Malnutrition in women with rheumatoid arthritis is not revealed by clinical anthropometrical measurements or nutritional evaluation tools.Eur J Clin Nutr 2008; 62(10):1239-47EJ
To evaluate diagnostic instruments for assessment of nutritional status in patients with rheumatoid arthritis (RA) in relation to objective body composition data.
SUBJECTS AND METHODS
Study subjects include 60 in-ward patients (83% women, median age 65 years). Anthropometric measures and the nutritional tools Mini Nutritional Assessment (MNA), Subjective Global Assessment (SGA), Malnutrition Universal Screening Tool (MUST) and Nutritional Risk Screening tool 2002 (NRS-2002). Body composition was determined by dual-energy X-ray absorptiometry and fat-free mass index (FFMI; kg/m(2)) and fat mass index (FMI; kg/m(2)) were calculated.

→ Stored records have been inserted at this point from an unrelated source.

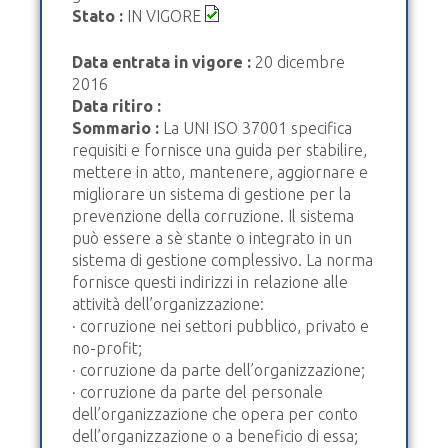
Stato :
IN VIGORE
Data entrata in vigore :
20 dicembre
2016
Data ritiro :
Sommario :
La UNI ISO 37001 specifica
requisiti e fornisce una guida per stabilire,
mettere in atto, mantenere, aggiornare e
migliorare un sistema di gestione per la
prevenzione della corruzione. Il sistema
può essere a sè stante o integrato in un
sistema di gestione complessivo. La norma
fornisce questi indirizzi in relazione alle
attività dell’organizzazione:
· corruzione nei settori pubblico, privato e
no-profit;
· corruzione da parte dell’organizzazione;
· corruzione da parte del personale
dell’organizzazione che opera per conto
dell’organizzazione o a beneficio di essa;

Mean body mass index (BMI) for RA women and men were 24.4 and 26.9 kg/m(2), respectively. Twelve per cent of the women and none of the few men had BMI<18.5 kg/m(2), that is, the cutoff value for malnutrition. FFMI indicated 52% of the women and 30% of the men to be malnourished. The sensitivity and specificity for BMI to detect malnutrition according to FFMI were 27 and 100%, whereas for arm muscle circumference the sensitivity was 36% and the specificity 89% and for triceps skin fold 43 and 93%, respectively. For MNA, sensitivity was 85% and specificity 39% and for SGA 46 and 82%. Both MUST and NRS-2002 had sensitivity of 45% and specificity of 19%.
A large proportion of in-ward RA patients had reduced FFMI. Concurrent elevation of fat mass made BMI a non-reliable tool to detect malnutrition. Of the tested clinical evaluation tools, MNA might be used as a screening instrument, but because of its low specificity it should be followed by body composition determination.